Acting on environmental concerns, the current U.S. government has also thrown a wrench in Canada’s energy plans. Barack Obama’s decision to block the Keystone XL pipeline has put additional pressure on the Canadian energy industry and thrown up a considerable impediment to growth in the sector. The decision to block the pipeline project effectively scuttled a project considered essential to improving the flow of oil from western Canada to global refineries and markets. According to TransCanada CEO Russ Girling, the project would have employed 2,200 Canadians almost overnight.
Canada joins the rest of the world’s major oil producers in struggling to make up budget shortfalls, and some of those countries are contemplating much broader changes to make up the difference.
Saudi Arabia, whose revenue (along with its Persian Gulf neighbors) is expected to drop by $300 billion this year, has launched an aggressive program to build itself a “post-oil” economy, labelling the reform package Vision 2030. Among other objectives, these reforms seek to increase foreign investment from 3.8 to 5.7 percent of Saudi economic output and ultimately raising non-oil government revenue to $266.6 billion by 2030.
In addition to expanding its national defense industry, which already has deep ties to American firms like Boeing and Lockheed Martin and Britain’s BAE Systems, the Saudi monarchy is looking to broaden its ties with traditional partners (like the US and UK) beyond the realm of geopolitics. This effort has included a trade-minded visit to America by Deputy Crown Prince Mohammed bin Salman and, in the wake of Brexit, increased talk of a free trade deal between Britain and the Gulf Cooperation Council (in which Saudi is the largest and most influential member).
The overarching idea of the Vision 2030 program is to cultivate a deep-rooted, lasting diversification of an economy that has always been reliant on oil. To that end, Saudi leaders are looking to privatize even the most critical sectors (like healthcare and air travel), and the capital they are looking for will have to come from abroad. For the first time ever, retailers will be allowed to be entirely foreign-owned, a move Saudi policymakers hope will create one million new retail jobs by 2020.
Foreign investors will also be able to buy shares directly in initial public offerings (IPOs), namely the partial sale of the Saudi national oil company (Saudi Aramco). The national oil company had been fiercely protected from foreign investment in the past, with foreign investors only permitted to take part in IPOs on a case-by-case basis.

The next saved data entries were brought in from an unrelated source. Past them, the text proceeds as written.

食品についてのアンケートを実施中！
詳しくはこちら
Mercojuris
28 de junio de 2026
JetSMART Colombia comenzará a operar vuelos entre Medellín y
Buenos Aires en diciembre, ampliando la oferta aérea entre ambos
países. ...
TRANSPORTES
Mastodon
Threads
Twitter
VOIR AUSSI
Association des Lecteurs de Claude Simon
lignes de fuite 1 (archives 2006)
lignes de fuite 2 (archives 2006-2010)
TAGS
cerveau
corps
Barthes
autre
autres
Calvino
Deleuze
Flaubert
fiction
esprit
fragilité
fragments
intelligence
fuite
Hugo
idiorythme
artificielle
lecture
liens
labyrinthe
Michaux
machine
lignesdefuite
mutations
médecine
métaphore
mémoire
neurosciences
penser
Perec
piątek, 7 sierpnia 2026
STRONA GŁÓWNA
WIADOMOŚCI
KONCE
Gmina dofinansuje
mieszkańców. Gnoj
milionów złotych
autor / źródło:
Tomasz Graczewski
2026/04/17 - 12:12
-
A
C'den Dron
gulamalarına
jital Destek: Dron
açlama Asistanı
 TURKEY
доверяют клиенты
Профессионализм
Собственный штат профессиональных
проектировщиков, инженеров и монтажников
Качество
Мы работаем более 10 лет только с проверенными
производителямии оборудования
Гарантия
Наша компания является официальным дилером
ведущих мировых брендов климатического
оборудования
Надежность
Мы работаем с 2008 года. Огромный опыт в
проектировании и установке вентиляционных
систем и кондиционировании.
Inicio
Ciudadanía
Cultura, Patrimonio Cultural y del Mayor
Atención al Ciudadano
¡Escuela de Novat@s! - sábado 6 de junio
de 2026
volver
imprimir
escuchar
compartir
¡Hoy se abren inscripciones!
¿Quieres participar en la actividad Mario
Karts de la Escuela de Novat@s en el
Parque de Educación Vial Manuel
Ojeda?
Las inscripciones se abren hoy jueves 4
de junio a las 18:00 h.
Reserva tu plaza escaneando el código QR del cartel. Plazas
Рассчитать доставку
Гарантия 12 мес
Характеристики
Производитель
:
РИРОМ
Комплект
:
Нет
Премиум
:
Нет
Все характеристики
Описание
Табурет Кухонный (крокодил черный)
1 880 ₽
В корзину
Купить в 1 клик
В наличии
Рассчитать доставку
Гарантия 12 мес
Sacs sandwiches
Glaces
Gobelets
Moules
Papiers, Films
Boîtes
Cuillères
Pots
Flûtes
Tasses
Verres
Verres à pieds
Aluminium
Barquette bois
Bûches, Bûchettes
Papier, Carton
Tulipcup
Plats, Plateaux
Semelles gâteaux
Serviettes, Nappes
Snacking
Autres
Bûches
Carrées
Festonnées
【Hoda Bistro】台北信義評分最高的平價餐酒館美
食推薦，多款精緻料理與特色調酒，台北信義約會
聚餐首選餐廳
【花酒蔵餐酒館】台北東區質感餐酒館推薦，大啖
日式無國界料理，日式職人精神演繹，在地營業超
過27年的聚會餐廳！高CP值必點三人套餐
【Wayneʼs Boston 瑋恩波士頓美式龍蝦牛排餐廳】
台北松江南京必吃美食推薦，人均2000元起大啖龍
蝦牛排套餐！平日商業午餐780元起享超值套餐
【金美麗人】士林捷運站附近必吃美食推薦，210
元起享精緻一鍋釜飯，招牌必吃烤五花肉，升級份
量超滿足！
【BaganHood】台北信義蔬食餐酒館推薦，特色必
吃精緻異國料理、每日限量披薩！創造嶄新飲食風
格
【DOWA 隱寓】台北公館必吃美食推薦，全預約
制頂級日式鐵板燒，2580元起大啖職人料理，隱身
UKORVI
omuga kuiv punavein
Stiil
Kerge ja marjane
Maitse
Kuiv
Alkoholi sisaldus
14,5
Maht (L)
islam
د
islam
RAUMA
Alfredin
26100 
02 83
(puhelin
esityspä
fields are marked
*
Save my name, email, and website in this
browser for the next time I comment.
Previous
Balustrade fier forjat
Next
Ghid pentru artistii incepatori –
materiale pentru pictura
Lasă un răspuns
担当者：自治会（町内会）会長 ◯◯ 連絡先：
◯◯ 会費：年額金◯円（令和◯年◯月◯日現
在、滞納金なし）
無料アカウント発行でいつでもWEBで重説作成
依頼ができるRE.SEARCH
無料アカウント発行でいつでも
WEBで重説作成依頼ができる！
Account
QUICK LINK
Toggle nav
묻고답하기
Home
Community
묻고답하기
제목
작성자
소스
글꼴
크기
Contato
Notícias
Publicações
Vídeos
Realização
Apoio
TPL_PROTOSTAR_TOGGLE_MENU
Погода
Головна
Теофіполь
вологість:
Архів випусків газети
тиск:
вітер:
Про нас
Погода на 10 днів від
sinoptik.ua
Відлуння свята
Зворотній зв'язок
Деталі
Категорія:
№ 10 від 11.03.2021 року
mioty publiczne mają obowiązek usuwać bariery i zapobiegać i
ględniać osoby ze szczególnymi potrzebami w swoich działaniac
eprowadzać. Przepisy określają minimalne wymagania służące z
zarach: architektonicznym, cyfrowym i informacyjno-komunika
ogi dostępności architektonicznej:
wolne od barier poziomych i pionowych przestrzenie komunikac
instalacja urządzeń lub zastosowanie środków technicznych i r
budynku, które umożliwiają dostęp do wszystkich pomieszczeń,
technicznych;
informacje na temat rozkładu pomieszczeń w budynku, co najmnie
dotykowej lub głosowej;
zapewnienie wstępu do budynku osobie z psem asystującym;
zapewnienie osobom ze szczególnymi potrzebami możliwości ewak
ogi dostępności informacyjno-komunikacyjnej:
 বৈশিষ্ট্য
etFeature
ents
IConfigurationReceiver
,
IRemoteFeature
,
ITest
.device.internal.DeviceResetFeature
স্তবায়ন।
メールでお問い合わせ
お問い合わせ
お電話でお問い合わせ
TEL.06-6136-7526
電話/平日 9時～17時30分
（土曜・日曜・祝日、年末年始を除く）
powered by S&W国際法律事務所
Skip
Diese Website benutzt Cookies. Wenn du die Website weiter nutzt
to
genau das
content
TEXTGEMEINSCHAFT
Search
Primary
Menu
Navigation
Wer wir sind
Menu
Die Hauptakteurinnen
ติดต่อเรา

The Canadian energy industry is certainly less politically sensitive than Saudi Arabia’s, but it remains an integral component of Canada’s national economy. When times were good, Canada exercised its right to be picky about which foreign investors were able to buy in to the sector, as Harper helped illustrate by trying to keep the Chinese out. As the massive profits of a few years ago have dried up, however, even the most opaque components of the global energy market have had to open up to meet the economic and budgetary shortfalls. Compared to a jealously-guarded state asset like Saudi Aramco opening up to the world, the idea of Chinese state-owned companies being allowed to buy additional stakes in Canadian oil prospects hardly seems surprising at all.